Desde ese día, la devoción de mi familia por la Virgen del Carmen se volvió aún más especial, aunque sin grandes manifestaciones. Mi mamá, como lo hacía nona Tomasa, la invoca en los momentos de peligro, en los viajes, en cada situación difícil. Siempre dice que la Virgen del Carmen ha estado allí, acompañándola, protegiéndome, guiándonos a todos en nuestra familia.
Hoy, 16 de julio, día de la Virgen del Carmen, elevamos una oración especial a ella. Pensamos en la pequeña capillita de Tovar, en El Llano, donde tantas personas le rezan, donde los choferes le encomiendan sus caminos y donde las flores y los cirios encendidos adornan constantemente su altar con amor.
Esa fue mi presentación a la Virgen del Carmen. Mis hermanas fueron al Santísimo, pero a mí, por inspiración de nona Tomasa, me llevaron a ella. Nona, con más de noventa años, seguía ayudando en todo lo que podía. Tenía un amor especial por los varones —sin dejar de querer a las niñas, claro—, y siempre quiso estar presente en los momentos importantes.
Fue a finales de enero de 1996 cuando mi mamá me presentó a la Virgen del Carmen. Y desde entonces, su presencia no ha dejado de acompañarnos.

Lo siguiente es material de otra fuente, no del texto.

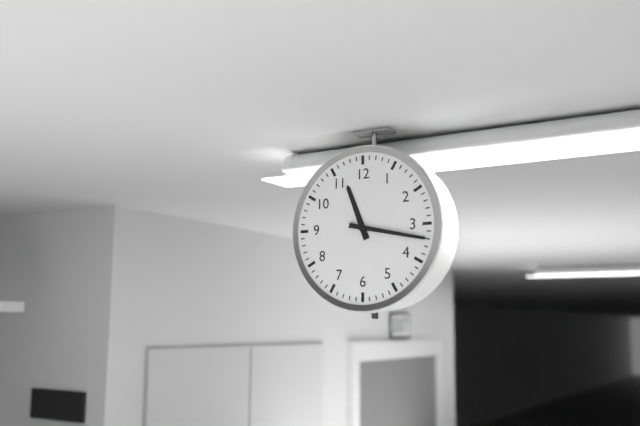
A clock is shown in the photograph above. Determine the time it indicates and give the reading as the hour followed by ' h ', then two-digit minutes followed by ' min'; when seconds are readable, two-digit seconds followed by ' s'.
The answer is 11 h 17 min
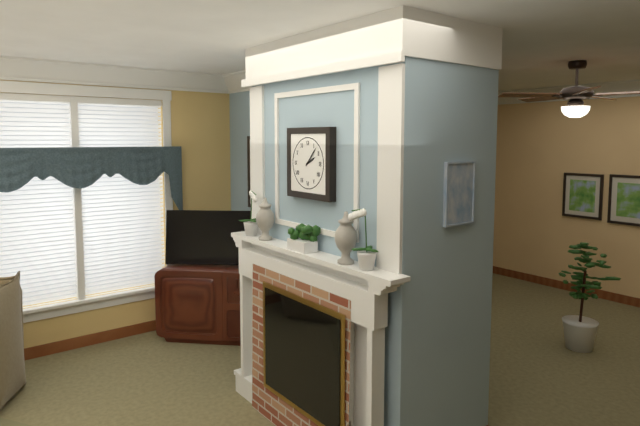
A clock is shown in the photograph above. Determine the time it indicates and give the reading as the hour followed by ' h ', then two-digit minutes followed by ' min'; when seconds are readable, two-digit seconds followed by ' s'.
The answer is 2 h 07 min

La devoción de mi bisabuela, nona Tomasa, a la Virgen del Carmen fue firme hasta el último instante de su vida. Ya enferma y agonizante, pidió ser acostada en el suelo para entregar su alma a Dios y partir en paz. En mi pueblo, este gesto de "pedir piso" es considerado una señal propia de los verdaderos devotos de la Virgen del Carmen. Yo estuve allí. Tenía apenas siete años cuando vi morir a mi bisabuela. Recuerdo cómo, con la mirada fija en el pequeño altar que había en una esquina de su habitación, se persignó con serenidad y dio su último suspiro.